━━━ Extracted text ━━━
On 6 January 2000, Sam Schmidt crashed during a practice session at the Walt Disney World Speedway in Orlando, Florida, hitting the outside wall at approximately 180 mph. The accident left him a quadriplegic after a severe spinal cord injury at the C-3/C-4 levels. Fourteen months later, in 2001, Schmidt announced the formation of Sam Schmidt Motorsports (SSM). The team struggled initially, running only partial schedules, before fellow ex-driver Davey Hamilton brought sufficient sponsorship to support a full-season IndyCar campaign. In 2012 the team was renamed Schmidt Hamilton Motorsports to reflect Hamilton's contribution, and in 2013 Canadian businessman Ric Peterson purchased a stake to create Schmidt Peterson Motorsports (SPM).
SPM became a competitive midfield force through the mid-2010s. Simon Pagenaud drove for the team from 2012, winning the IZOD IndyCar Rookie of the Year Award in 2012 and taking victories at Detroit and Baltimore in 2013. James Hinchcliffe joined for 2015 and won at the Indy Grand Prix of Louisiana in his debut season, though his campaign was cut short by a serious crash during Indianapolis 500 qualifying that required emergency surgery. Hinchcliffe returned for 2016 and sat on the pole for the 100th Indianapolis 500. He won at Long Beach in 2017. Robert Wickens joined as Hinchcliffe's teammate in 2018 but suffered a paralyzing crash at Pocono Raceway during the ABC Supply 500. The accident left Wickens a paraplegic, though his spinal cord was bruised rather than severed, giving him hope of recovery. In 2019, primary sponsor Arrow Electronics became the title sponsor, renaming the team Arrow Schmidt Peterson Motorsports.
In August 2019, SPM announced a partnership with McLaren Racing for the 2020 season onwards, forming Arrow McLaren SP. Pato O'Ward and Oliver Askew drove the team's two cars in 2020; Askew was released at season end and replaced by Felix Rosenqvist. In 2021, O'Ward took the team's first victory under the McLaren banner at Texas Motor Speedway — the first IndyCar win for a Chevrolet-powered team outside Team Penske since 2016. O'Ward added a second win at Detroit later that year. McLaren announced in August 2021 that it had purchased a 75% ownership stake, with McLaren CEO Zak Brown installed as chairman; Schmidt and Peterson retained the remaining 25% through 2024. For 2023 the team dropped the SP suffix to become Arrow McLaren IndyCar Team, adding Alexander Rossi alongside O'Ward and Rosenqvist. In January 2025, McLaren completed a full buyout, purchasing all remaining shares from Schmidt and Peterson.
━━━ Extracted records ━━━
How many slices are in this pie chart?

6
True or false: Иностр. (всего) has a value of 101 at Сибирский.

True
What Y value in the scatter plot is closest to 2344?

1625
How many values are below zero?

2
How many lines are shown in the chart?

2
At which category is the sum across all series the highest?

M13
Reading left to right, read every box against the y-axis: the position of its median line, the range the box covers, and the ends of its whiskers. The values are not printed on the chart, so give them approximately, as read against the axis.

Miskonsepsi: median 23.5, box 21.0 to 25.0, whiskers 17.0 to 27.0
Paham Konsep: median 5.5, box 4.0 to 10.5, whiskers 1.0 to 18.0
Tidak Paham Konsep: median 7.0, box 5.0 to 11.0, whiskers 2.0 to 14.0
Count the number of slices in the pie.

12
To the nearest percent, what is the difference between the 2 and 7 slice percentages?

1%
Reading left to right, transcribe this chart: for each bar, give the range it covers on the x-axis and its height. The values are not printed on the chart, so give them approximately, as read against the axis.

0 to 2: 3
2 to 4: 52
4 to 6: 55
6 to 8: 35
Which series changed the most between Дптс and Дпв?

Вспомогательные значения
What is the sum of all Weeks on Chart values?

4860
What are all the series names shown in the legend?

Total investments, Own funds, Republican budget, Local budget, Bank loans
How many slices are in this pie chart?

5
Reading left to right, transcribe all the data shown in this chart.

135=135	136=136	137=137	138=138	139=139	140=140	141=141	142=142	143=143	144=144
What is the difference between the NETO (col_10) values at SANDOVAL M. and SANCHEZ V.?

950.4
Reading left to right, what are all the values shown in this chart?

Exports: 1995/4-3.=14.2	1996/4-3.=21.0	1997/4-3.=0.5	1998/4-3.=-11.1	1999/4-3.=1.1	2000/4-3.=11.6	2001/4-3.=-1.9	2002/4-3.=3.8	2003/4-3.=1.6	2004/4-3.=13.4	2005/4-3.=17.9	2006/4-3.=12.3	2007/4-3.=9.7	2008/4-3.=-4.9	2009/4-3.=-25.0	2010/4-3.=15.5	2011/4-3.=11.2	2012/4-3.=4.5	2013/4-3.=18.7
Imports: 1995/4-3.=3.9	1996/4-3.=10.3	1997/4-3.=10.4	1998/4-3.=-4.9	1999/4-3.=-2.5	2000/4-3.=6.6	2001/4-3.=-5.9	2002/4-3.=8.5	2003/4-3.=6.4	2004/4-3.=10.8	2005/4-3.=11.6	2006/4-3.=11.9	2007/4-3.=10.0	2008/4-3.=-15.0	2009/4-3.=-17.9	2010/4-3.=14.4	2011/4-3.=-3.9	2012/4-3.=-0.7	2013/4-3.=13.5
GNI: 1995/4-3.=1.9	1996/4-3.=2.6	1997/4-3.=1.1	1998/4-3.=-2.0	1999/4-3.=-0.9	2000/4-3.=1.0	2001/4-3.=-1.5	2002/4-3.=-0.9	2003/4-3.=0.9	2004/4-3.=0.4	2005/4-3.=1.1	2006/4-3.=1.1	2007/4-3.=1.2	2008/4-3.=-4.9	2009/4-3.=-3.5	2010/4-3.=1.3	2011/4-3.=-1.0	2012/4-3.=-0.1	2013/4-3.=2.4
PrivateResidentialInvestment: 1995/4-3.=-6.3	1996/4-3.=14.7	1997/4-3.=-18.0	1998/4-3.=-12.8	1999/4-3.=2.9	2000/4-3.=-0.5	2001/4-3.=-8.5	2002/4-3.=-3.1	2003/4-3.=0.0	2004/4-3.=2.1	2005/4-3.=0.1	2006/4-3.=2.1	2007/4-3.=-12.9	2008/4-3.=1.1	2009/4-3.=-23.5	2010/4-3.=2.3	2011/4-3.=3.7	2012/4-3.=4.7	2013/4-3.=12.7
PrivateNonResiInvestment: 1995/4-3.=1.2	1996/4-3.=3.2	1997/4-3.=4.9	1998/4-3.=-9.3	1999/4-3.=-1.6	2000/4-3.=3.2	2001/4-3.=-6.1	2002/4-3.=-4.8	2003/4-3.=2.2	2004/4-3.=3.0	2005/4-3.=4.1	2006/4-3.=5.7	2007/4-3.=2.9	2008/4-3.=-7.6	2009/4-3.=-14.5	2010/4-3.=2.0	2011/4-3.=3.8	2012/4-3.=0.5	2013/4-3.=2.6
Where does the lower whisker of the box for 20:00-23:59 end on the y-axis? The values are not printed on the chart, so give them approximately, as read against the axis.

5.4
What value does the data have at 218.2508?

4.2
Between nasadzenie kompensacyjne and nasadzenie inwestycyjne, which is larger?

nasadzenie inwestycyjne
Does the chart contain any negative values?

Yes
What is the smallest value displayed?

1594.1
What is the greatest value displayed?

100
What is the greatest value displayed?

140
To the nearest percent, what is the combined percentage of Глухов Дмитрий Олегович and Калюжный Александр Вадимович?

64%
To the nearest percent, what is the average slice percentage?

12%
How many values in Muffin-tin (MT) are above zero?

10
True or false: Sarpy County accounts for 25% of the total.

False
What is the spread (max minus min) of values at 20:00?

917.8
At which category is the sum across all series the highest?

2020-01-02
━━━
> [About this exercise]
Repeat the part of the racing team's history from "On 6 January" to "Peterson Motorsports (SPM).". Rely only on the text about the racing team's history, not on the listing.

> [Exercise result]
On 6 January 2000, Sam Schmidt crashed during a practice session at the Walt Disney World Speedway in Orlando, Florida, hitting the outside wall at approximately 180 mph. The accident left him a quadriplegic after a severe spinal cord injury at the C-3/C-4 levels. Fourteen months later, in 2001, Schmidt announced the formation of Sam Schmidt Motorsports (SSM). The team struggled initially, running only partial schedules, before fellow ex-driver Davey Hamilton brought sufficient sponsorship to support a full-season IndyCar campaign. In 2012 the team was renamed Schmidt Hamilton Motorsports to reflect Hamilton's contribution, and in 2013 Canadian businessman Ric Peterson purchased a stake to create Schmidt Peterson Motorsports (SPM).